Terry Benzel, the director of the Networking and Cybersecurity Division at USC’s Information Sciences Institute, was recently designated a senior member of the Institute of Electrical and Electronics Engineers, or IEEE, a professional association for electronic and electrical engineering with the goal of advancing technological innovation to create a better future for humanity.
“I am very honored to be elevated to senior member status and I hope to use the position to help mentor younger researchers. I am particularly supportive of working with women and underrepresented minorities,” Benzel said.
IEEE elevates members to senior status for significant contributions to their profession. Only 10% of over 400,000 members have achieved this level. For over 30 years, Benzel has contributed to the field of cybersecurity with research that provides experimental capabilities for researchers developing new cybersecurity technologies. She has also contributed greatly to IEEE since she became a member in 1982.
“Benzel is very deserving of being a senior member because she has been an important influence in the field for decades,” said Rob Cunningham, an adjunct professor of cybersecurity at Carnegie Mellon University and an IEEE fellow who knows Benzel from decades of working together in the field of cybersecurity. “In addition to her work in the area of testing and validation of computer security, she has also helped to assemble workshops and conferences through IEEE on a wide range of topics in the field. This allowed communication and collaboration on important ideas and I believe this work has had broad impacts on the field.”
Cunningham nominated Benzel for the prestigious honor.
Benzel’s research interests are primarily in cybersecurity experimentation, a field that involves developing ways to conduct experiments that test the effectiveness of existing and new security technologies.
“Establishing that a computer system is secure or that a new cybersecurity technology is effective is challenging,” Benzel said.

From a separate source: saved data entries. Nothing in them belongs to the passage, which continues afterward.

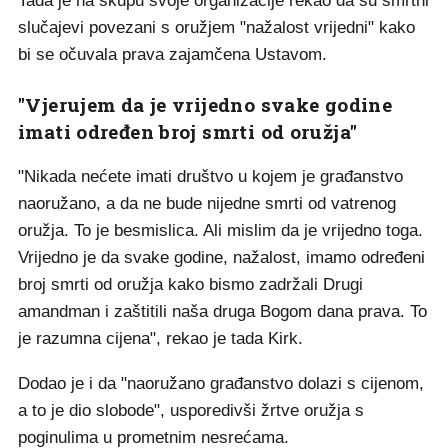
Tada je na skupu svoje organizacije rekao da su smrtni
slučajevi povezani s oružjem "nažalost vrijedni" kako
bi se očuvala prava zajamčena Ustavom.
"Vjerujem da je vrijedno svake godine
imati određen broj smrti od oružja"
"Nikada nećete imati društvo u kojem je građanstvo
naoružano, a da ne bude nijedne smrti od vatrenog
oružja. To je besmislica. Ali mislim da je vrijedno toga.
Vrijedno je da svake godine, nažalost, imamo određeni
broj smrti od oružja kako bismo zadržali Drugi
amandman i zaštitili naša druga Bogom dana prava. To
je razumna cijena", rekao je tada Kirk.
Dodao je i da "naoružano građanstvo dolazi s cijenom,
a to je dio slobode", usporedivši žrtve oružja s
poginulima u prometnim nesrećama.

Just because a network hasn’t been hacked or breached, doesn’t mean it’s fully secure. “Our work is focused on developing the methods and techniques to analyze security systems in a scientific, hypothesis-driven, repeatable way,” she added.
As technology continues to advance, there is an increased need for security systems that are effective in a wide variety of technologies. Security systems are embedded in homes, in cars, on computer networks and the Internet, and in medical and manufacturing technologies. In her research, Benzel looks to the future and constantly works to develop new experimentation techniques that can apply to new technologies.
“My research enables researchers to better understand and evaluate cybersecurity across a very broad set of technologies,” Benzel said. “We focus on helping researchers so we are early in the development life cycle of new cybersecurity technologies for computing systems of all sorts.”
In addition to the research breakthroughs in her field, Benzel has a long history of contributions to IEEE. She has served in various roles on the organizing committees of the IEEE Security and Privacy Conferences since 1988. She served as the vice chair and chair of the IEEE Computer Society Technical Committee on Security and Privacy from 1992 to 1995 and served as its treasurer from 2009 to 2012. Benzel has also been an associate editor-in-chief for IEEE Security and Privacy Magazine for more than a decade.
In her current role as the director of the Networking and Cybersecurity Division at ISI, Benzel leads and manages the division and acts as a spokesperson in representing projects to funding agencies. She also mentors junior researchers as they present their work and oversees the finances of the division.